The rally in marijuana stock prices and the two planned IPOs come at a time when retail investors are pouring capital into the sector, and institutions are showing interest. Investment bank Canaccord held its second annual cannabis conference in Vancouver last Wednesday, and drew 600 investors and presentations from 28 companies, compared with just 11 presenters last year.
Newly minted institutional investors include a pair of cannabis-focused exchange-traded funds (ETFs), the Horizons Marijuana Life Sciences Index ETF and the ETFMG Alternative Harvest ETF, which together have committed $1.4-billion to the sector, with much of that cash flooding in over the past month.
"By allowing easy access to a broad portfolio of cannabis stocks to retail investors in Canada and the U.S., these ETFs appear to have played a meaningful role in the sector's recent rally," said a report published on Monday by analyst Vahan Ajamian at Beacon Securities.

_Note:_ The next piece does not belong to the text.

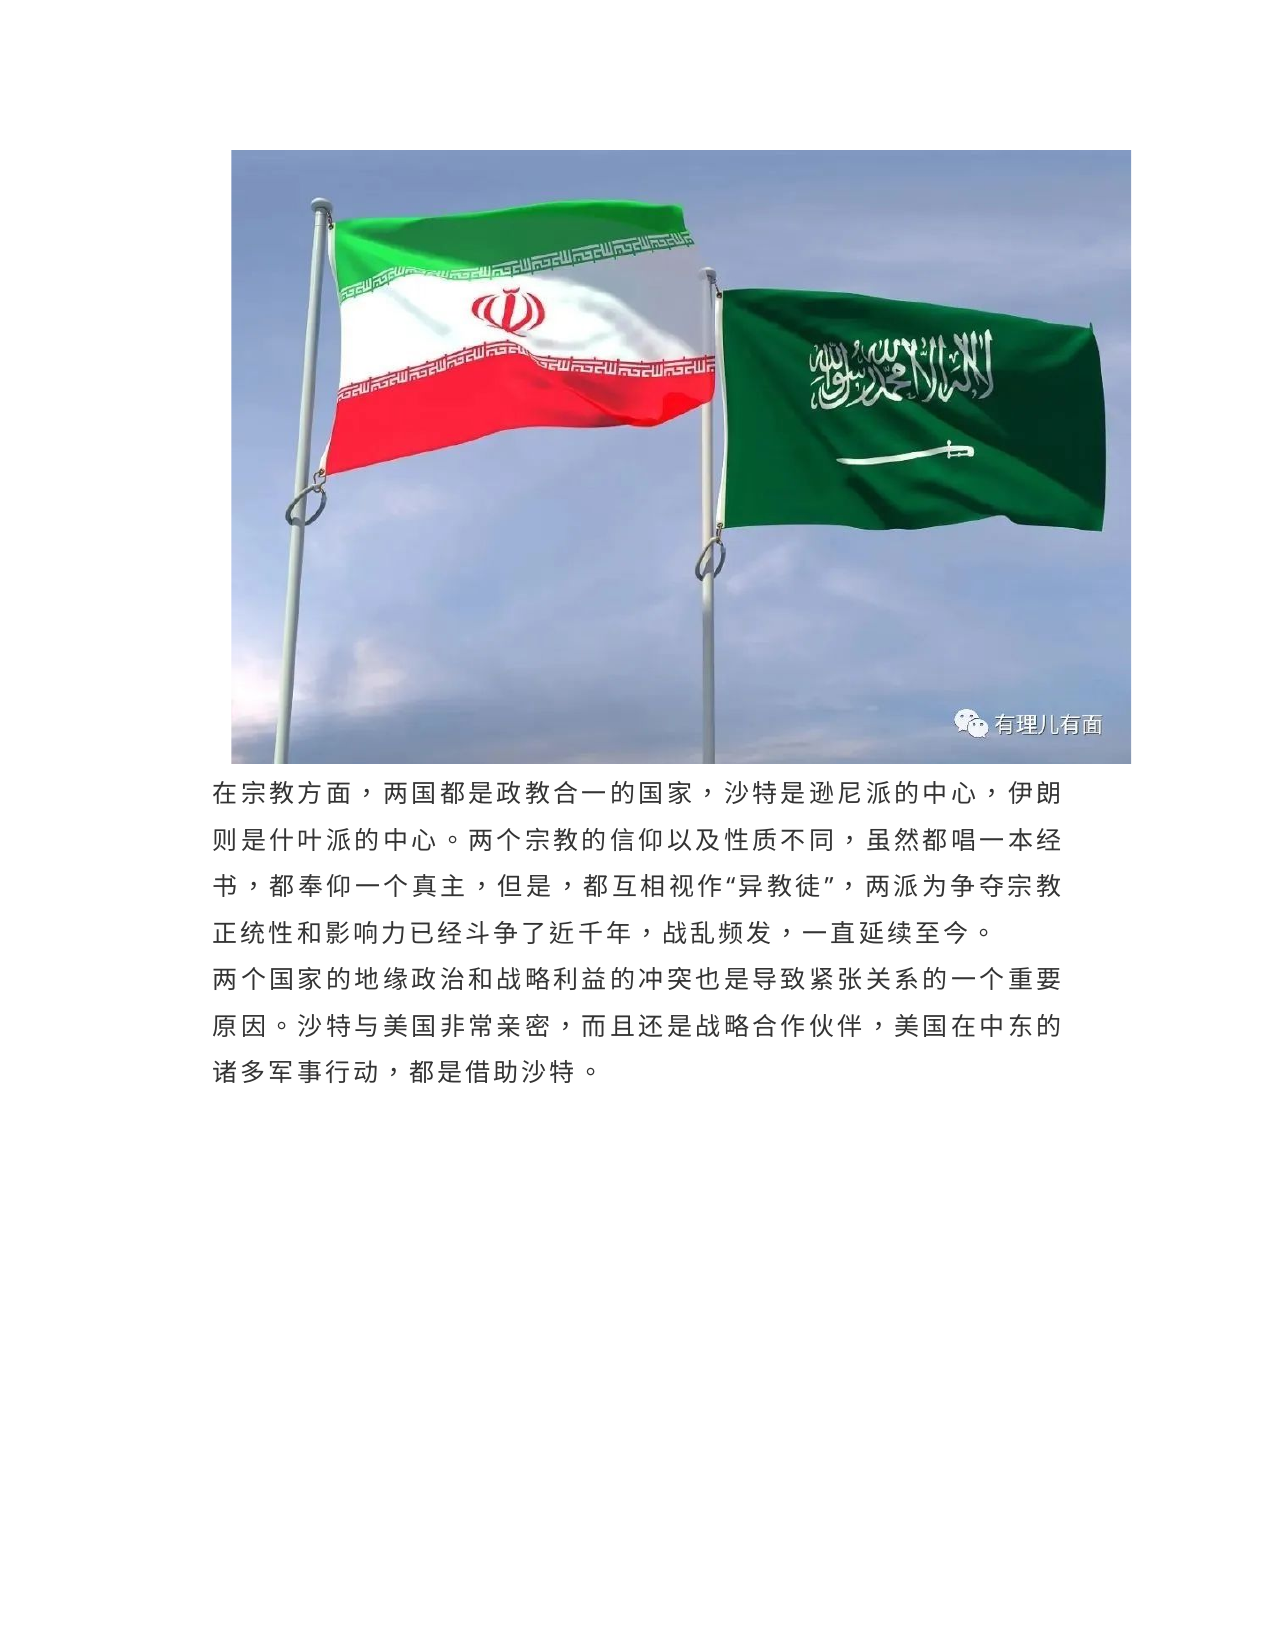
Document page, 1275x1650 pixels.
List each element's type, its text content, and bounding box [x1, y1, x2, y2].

He said: "Money is clearly pouring into the sector from across the continent as investors are appreciating the opportunity ahead."
More marijuana-laced ETFs are in the works, with paperwork filed recently for offerings that focus on smaller public and private marijuana companies. The two new offerings are the Horizons Junior Marijuana Growers Index ETF and The Marijuana ETF, which will trade under the symbol "SEED."